(Beginning of EXERCISE DATA)

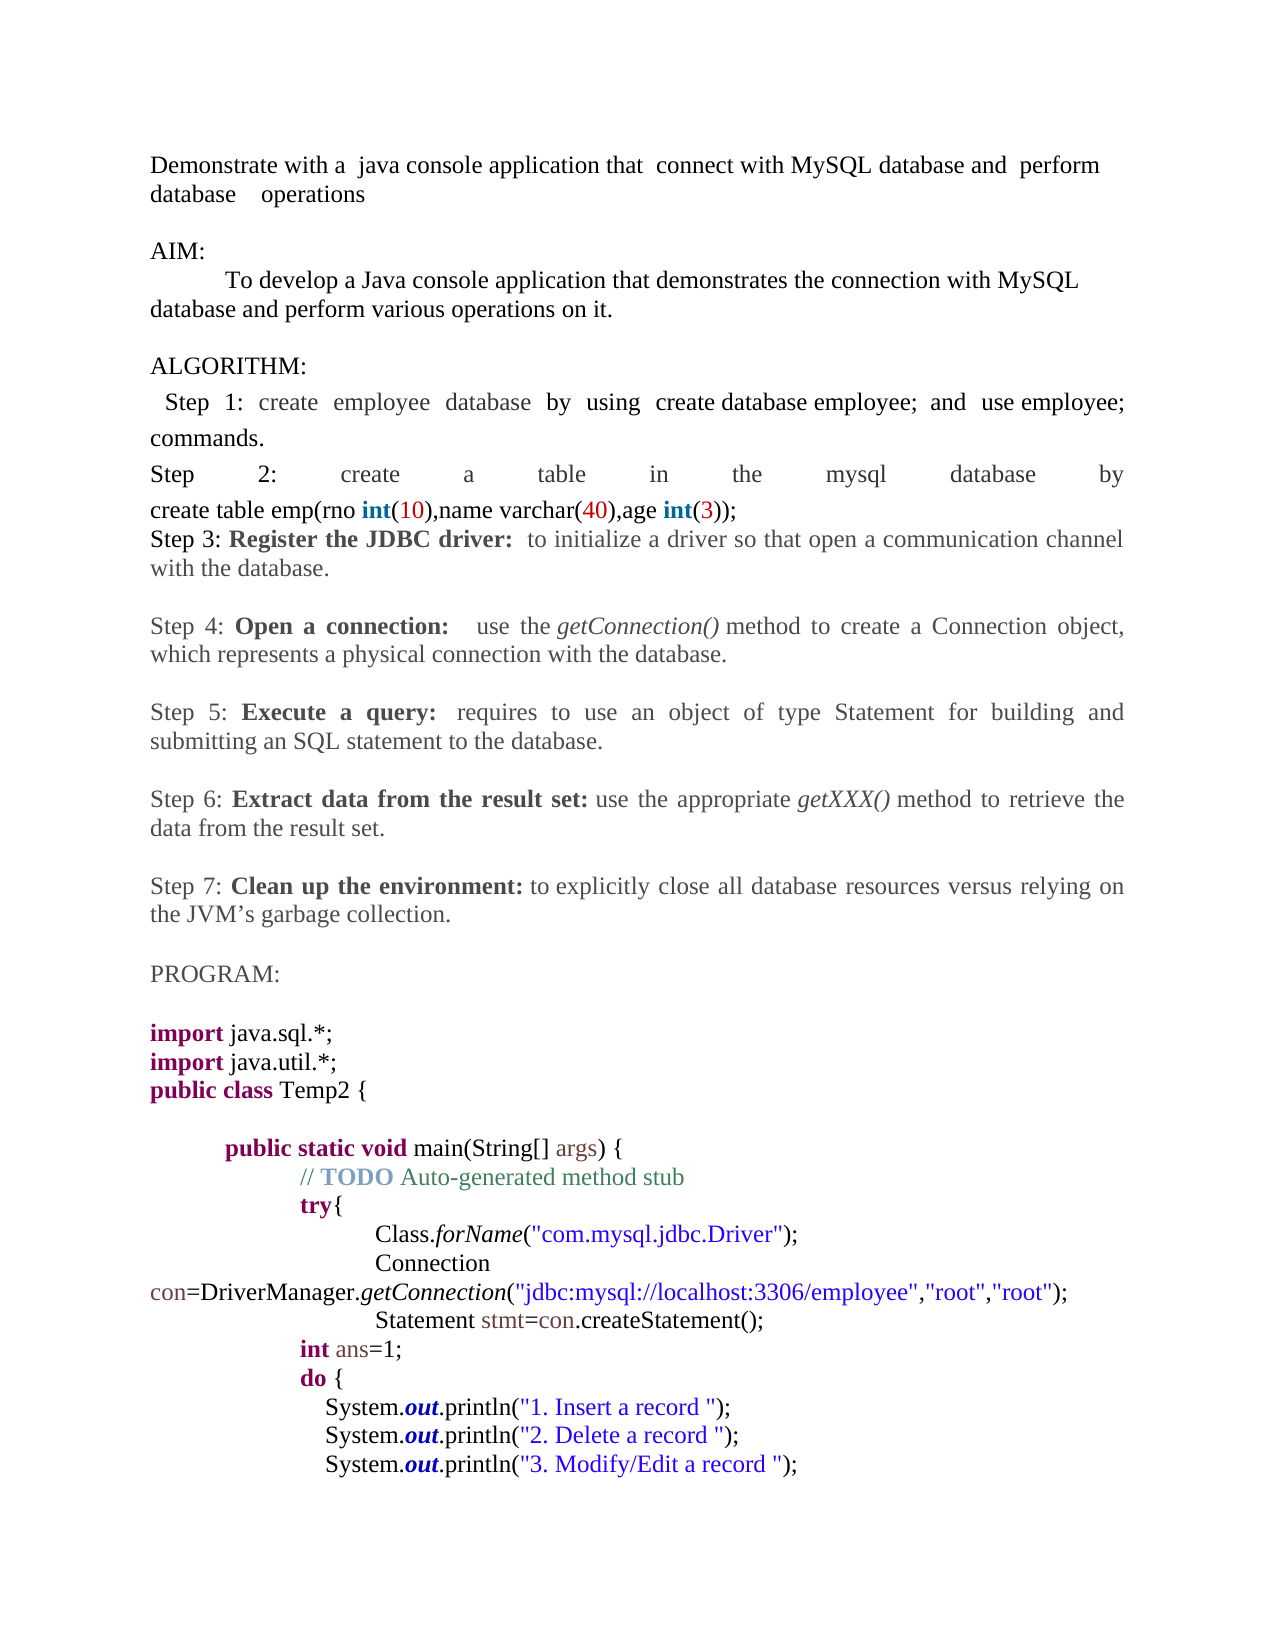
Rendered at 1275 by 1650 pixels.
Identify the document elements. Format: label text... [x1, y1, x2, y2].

text public class Temp2 { [150, 1075, 1125, 1104]
text Statement stmt=con.createStatement(); [150, 1305, 1125, 1334]
text To develop a Java console application that demonstrates the connection with MySQL database and perform various operations on it. [150, 265, 1125, 322]
text System.out.println("3. Modify/Edit a record "); [150, 1449, 1125, 1478]
text AIM: [150, 236, 1125, 265]
text Connection con=DriverManager.getConnection("jdbc:mysql://localhost:3306/employee","root","root"); [150, 1248, 1125, 1305]
text Step 7: Clean up the environment: to explicitly close all database resources versus relying on the JVM’s garbage collection. [150, 871, 1125, 928]
text Step 1: create employee database by using create database employee; and use employee; commands. [150, 380, 1125, 452]
text int ans=1; [150, 1334, 1125, 1363]
text // TODO Auto-generated method stub [150, 1162, 1125, 1190]
text Step 4: Open a connection: use the getConnection() method to create a Connection object, which represents a physical connection with the database. [150, 611, 1125, 668]
text Step 6: Extract data from the result set: use the appropriate getXXX() method to retrieve the data from the result set. [150, 784, 1125, 842]
text Step 3: Register the JDBC driver: to initialize a driver so that open a communication channel with the database. [150, 524, 1125, 582]
text public static void main(String[] args) { [150, 1133, 1125, 1162]
text Class.forName("com.mysql.jdbc.Driver"); [150, 1219, 1125, 1248]
text import java.sql.*; [150, 1018, 1125, 1047]
text PROGRAM: [150, 957, 1125, 989]
text ALGORITHM: [150, 351, 1125, 380]
text Step 2: create a table in the mysql database by create table emp(rno int(10),name varchar(40),age int(3)); [150, 452, 1125, 524]
text System.out.println("2. Delete a record "); [150, 1420, 1125, 1449]
text Step 5: Execute a query: requires to use an object of type Statement for building and submitting an SQL statement to the database. [150, 697, 1125, 755]
text System.out.println("1. Insert a record "); [150, 1392, 1125, 1420]
text import java.util.*; [150, 1047, 1125, 1075]
text do { [150, 1363, 1125, 1392]
text Demonstrate with a java console application that connect with MySQL database and perform database operations [150, 150, 1125, 207]
text try{ [150, 1190, 1125, 1219]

(End of EXERCISE DATA)

- **WORK REQUIRED**:
Every line above that holds the word "object" is to be found and copied.

- **EXPECTED ANSWER**:
text Step 4: Open a connection: use the getConnection() method to create a Connection object, which represents a physical connection with the database. [150, 611, 1125, 668]
text Step 5: Execute a query: requires to use an object of type Statement for building and submitting an SQL statement to the database. [150, 697, 1125, 755]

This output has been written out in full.